From http://golang.org/pkg/encoding/xml/#Unmarshal
- If the XML element contains a sub-element that hasn't matched any of the above rules and the struct has a field with tag ",any", unmarshal maps the sub-element to that struct field.
I'm having trouble getting the remainder of an XML envelope into my struct (to show that I have an incomplete mapping)
http://play.golang.org/p/mnFqAcguJQ
I know you can use exactly this method with bson.M from the mgo packages using ,inline - but it looks like map[string]interface{} isn't the answer here.
EDIT: After some additional playing, I've found what I believe to be some additional unexpected behavior.
Switching to []string as a type starts to accept input, but no key/value pairs: http://play.golang.org/p/wCAJeeQa4m
I also planned on adapting encode/xml in order to parse html.

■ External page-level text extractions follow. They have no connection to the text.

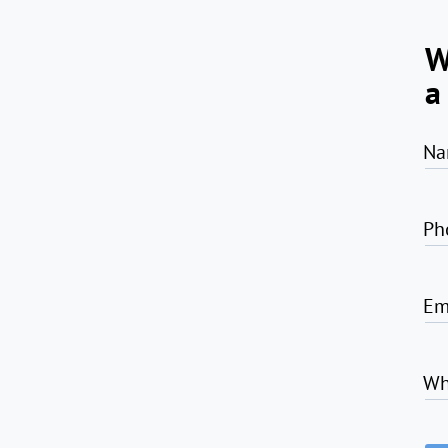
W
a
Na
Ph
Em
Wh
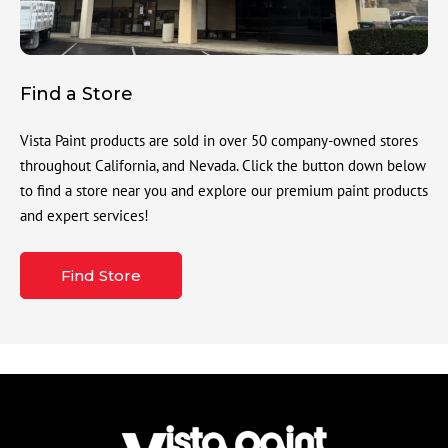
Find a Store
Vista Paint products are sold in over 50 company-owned stores
throughout California, and Nevada. Click the button down below
to find a store near you and explore our premium paint products
and expert services!
Find Store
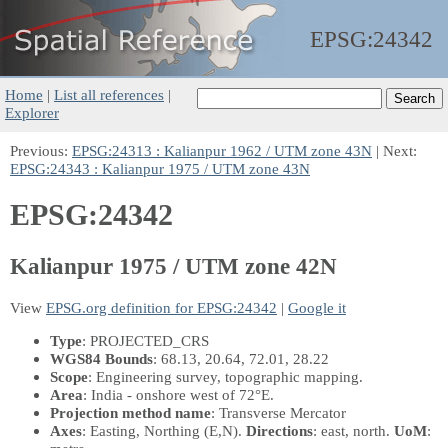
EPSG:
24342
Home
|
List all references
|
Explorer
Previous:
EPSG:24313 : Kalianpur 1962 / UTM zone 43N
| Next:
EPSG:24343 : Kalianpur 1975 / UTM zone 43N
EPSG:24342
Kalianpur 1975 / UTM zone 42N
View
EPSG.org definition for EPSG:24342
|
Google it
Type
: PROJECTED_CRS
WGS84 Bounds
: 68.13, 20.64, 72.01, 28.22
Scope
: Engineering survey, topographic mapping.
Area
: India - onshore west of 72°E.
Projection method name
: Transverse Mercator
Axes
: Easting, Northing
(E,N)
.
Directions
: east, north.
UoM
:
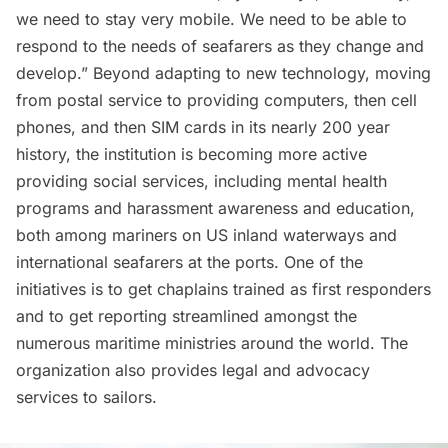
we need to stay very mobile. We need to be able to
respond to the needs of seafarers as they change and
develop.” Beyond adapting to new technology, moving
from postal service to providing computers, then cell
phones, and then SIM cards in its nearly 200 year
history, the institution is becoming more active
providing social services, including mental health
programs and harassment awareness and education,
both among mariners on US inland waterways and
international seafarers at the ports. One of the
initiatives is to get chaplains trained as first responders
and to get reporting streamlined amongst the
numerous maritime ministries around the world. The
organization also provides legal and advocacy
services to sailors.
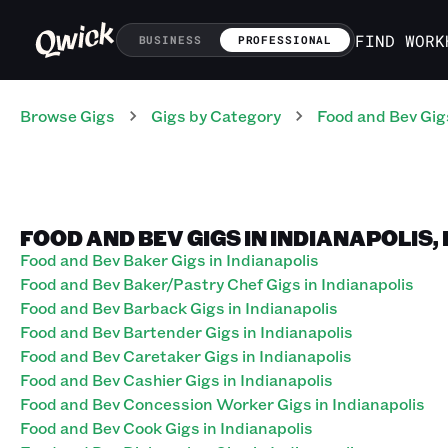
FIND WORK
BUSINESS
PROFESSIONAL
Browse Gigs
Gigs
by Category
Food and Bev
Gig
FOOD AND BEV GIGS IN INDIANAPOLIS,
Food and Bev Baker Gigs in Indianapolis
Food and Bev Baker/Pastry Chef Gigs in Indianapolis
Food and Bev Barback Gigs in Indianapolis
Food and Bev Bartender Gigs in Indianapolis
Food and Bev Caretaker Gigs in Indianapolis
Food and Bev Cashier Gigs in Indianapolis
Food and Bev Concession Worker Gigs in Indianapolis
Food and Bev Cook Gigs in Indianapolis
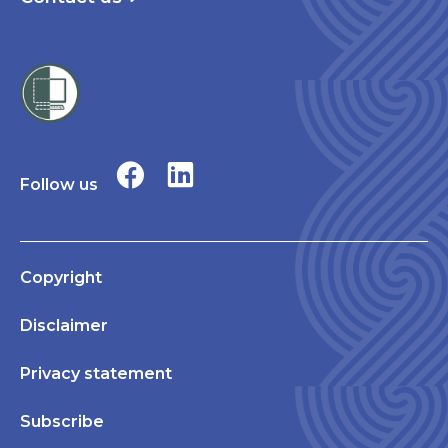
Follow us
Copyright
Disclaimer
Privacy statement
Subscribe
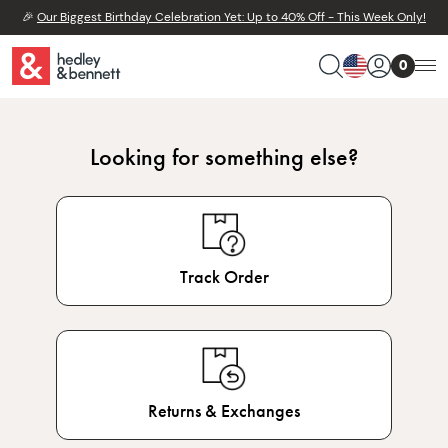
🎉
Our Biggest Birthday Celebration Yet: Up to 40% Off - This Week Only!
0
Looking for something else?
Track Order
Returns & Exchanges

I do not see in the documentation that if an element exists more than once, it will save the last instance of it, rather than erroring out: http://play.golang.org/p/0MY__R-Xi3
Here: http://play.golang.org/p/iY8YlxYym0
Since c
is something concrete, it shouldn't use ",any"
, hence it should have a struct definition. C
itself contains a list of arbitrary tags, hence it should contain an []Tag xml:'",any"'
... now to capture the Tag
itself, you need xml.Name to get the tag name and something with ",innerxml".
Finally the result is this:
const xmlString = `<foo><a>1</a><b>2</b><c><c1>3</c1><c2>4</c2></c></foo>`
type Foo struct {
A int `xml:"a"`
B int `xml:"b"`
C Extra `xml:"c"`
}
type Extra struct {
Items []Tag `xml:",any"`
}
type Tag struct {
XMLName xml.Name
Content string `xml:",innerxml"`
}
Or the shorter version:
type Foo struct {
A int `xml:"a"`
B int `xml:"b"`
C struct {
Items []struct {
XMLName xml.Name
Content string `xml:",innerxml"`
} `xml:",any"`
} `xml:"c"`
}
For HTML there is go.net/html. Using xml parser for html will be complicated.